Founder, GO Public Schools
A Different Kind of Disruption
Jonathan Klein, MBA 06, is passionate about improving public schools in low-income communities. His first job after college was as a schoolteacher in Compton, Calif. In the nearly two decades since then, he has been a fundraiser, community organizer, and political advocate on behalf of children, parents, and public schools in Oakland.
Today, he is co-founder and director of Great Oakland Public Schools (GO Public Schools), a five-year-old non-profit coalition that has become a powerful force for increased school funding, accountability, and better governance.
GO is not his first venture as a social entrepreneur. In 2003, Klein co-founded what is now the Oakland Schools Foundation, a non-profit organization that has helped hard-pressed schools raise $20 million for special programs and extra teachers. Before that, he was the Bay Area director of Teach For America, which raised $5 million to recruit and train 400 new teachers in Bay Area public schools.
Along the way, Klein completed an MBA at Haas in 2006. Why? The harder question, Klein says, is why not? "K-12 education accounts for about 10 percent of GDP," he remarks. "These are major organizations. They require leadership and management – strategy, human relations, finance, organizational development, change management – with high stakes and consequences for children. Haas offered an opportunity to build my toolkit as a manager, advocate, leader, and entrepreneur."
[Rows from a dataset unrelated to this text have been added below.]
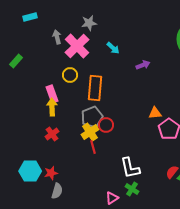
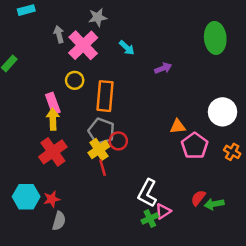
gray pentagon: (92, 117) -> (101, 131), turned -30
red cross: (52, 134) -> (53, 152), size x1.6
white L-shape: (130, 168) -> (147, 193), turned 40
green cross: (132, 189) -> (150, 218), turned 32
pink triangle: (112, 198) -> (163, 211), moved

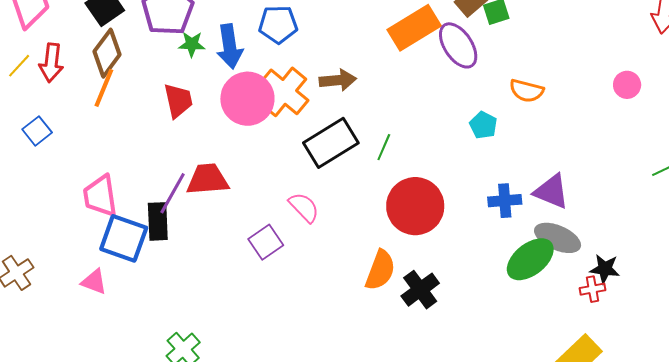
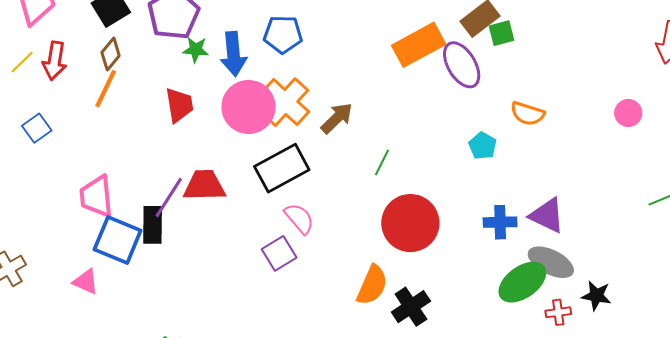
brown diamond: (107, 53) -> (111, 54), size x0.7
brown arrow: (338, 80) -> (337, 118), moved, turned -42
black rectangle: (331, 143) -> (282, 168), moved
purple square: (266, 242) -> (279, 253), moved
red cross: (593, 289) -> (558, 312), moved

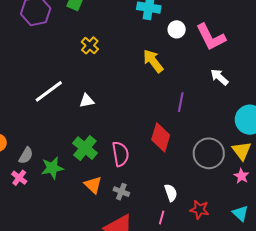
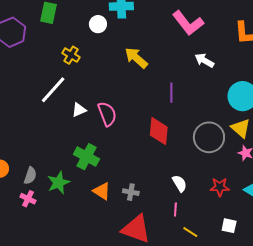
white circle: (177, 29) -> (98, 24), moved
white line: (49, 91) -> (53, 90), moved
pink semicircle: (120, 154) -> (107, 114), moved
red star: (199, 210) -> (220, 187), moved

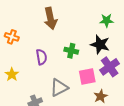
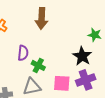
green cross: (71, 51) -> (38, 65), moved

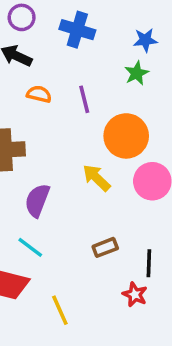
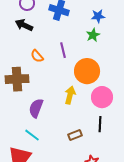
orange semicircle: (39, 94) -> (37, 56), moved, turned -144
yellow arrow: (97, 178) -> (70, 95), turned 60
black line: (149, 263) -> (100, 124), moved

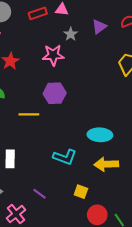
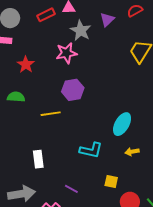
gray star: (71, 34) -> (81, 31), size x1.5
cyan ellipse: (100, 135) -> (122, 124), turned -55
yellow arrow: (106, 164) -> (132, 152), size x0.6

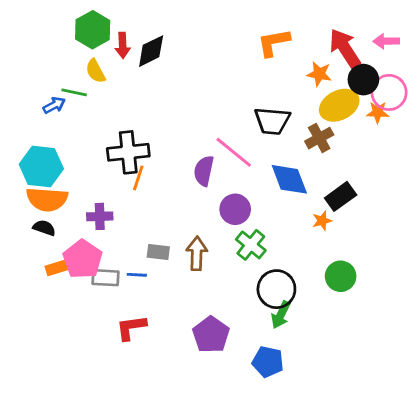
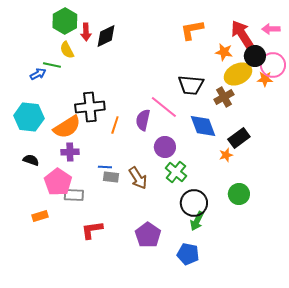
orange line: (138, 178) -> (115, 125), moved
orange semicircle: (47, 199) -> (67, 127), moved, turned -36
brown arrow: (197, 253) -> (138, 178), turned 145
orange rectangle: (57, 268) -> (40, 216), moved
blue line: (137, 275) -> (105, 167), moved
At Haas, Klein says, he found ways to connect the worlds of business management and social change. Working with Nora Silver, director of the Center for Nonprofit and Public Leadership, he even helped create two experiential courses in education management while studying for his own MBA. He also helped write the first business plan for Revolution Foods, a for-profit start-up launched by two Berkeley MBAs during their years at Berkeley-Haas. Revolution Foods now provides healthy and appealing meals in schools from California and Texas to New Jersey.
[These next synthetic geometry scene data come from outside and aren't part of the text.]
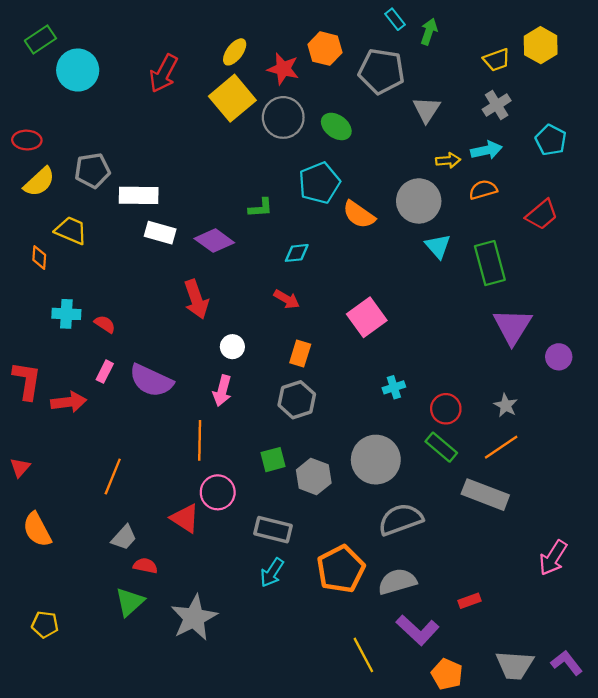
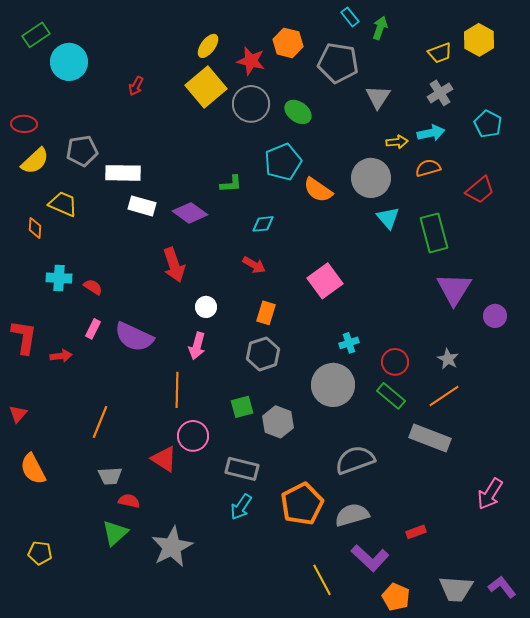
red arrow: (163, 73) -> (136, 86), moved, size x0.6
red arrow: (69, 402) -> (61, 356), size x0.7
gray circle: (376, 460) -> (333, 385), moved
gray trapezoid: (124, 537) -> (110, 476), turned 45

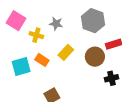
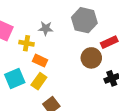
yellow rectangle: (66, 52) -> (39, 81), moved
orange rectangle: (42, 60) -> (40, 61), moved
Last but not least, Klein crystallized a strategy for the Oakland Schools Foundation and had it running by the time he graduated. The idea: help cash-strapped schools raise money for special programs, in part by serving as a "fiscal sponsor" that provides management support and keeps track of the money for donors.
Klein didn't stop there. Upon graduating from Haas in 2008, he signed on as a special assistant to the state administrator of the Oakland Unified School District. Two years later, he joined the Rogers Family Foundation and began overseeing $2 million in annual investments for education projects in Oakland.
These days, Klein spends most of his time on GO Public Schools. Last year, the group raised money and organized 300 volunteers to campaign for a ballot measure that would provide $475 million for new school facilities. Oakland voters passed the measure by a landslide. Meanwhile, GO's community coalition struck a blow for tougher accountability by shaking up the school board elections – most of which were never contested -- and helping elect three student-focused, results-oriented members.
To Klein, the challenges of providing high quality education to all our children aren't all that different from those in business.
"Leadership in the social sector has a lot in common with the private sector," he says. The cause may be different, but they both require vision, organization, and persistence.
And like many other entrepreneurs, Klein would love to scale up. Communities across the country are now exploring how they might replicate GO Public Schools' model to catalyze better educational outcomes for their own children and youth.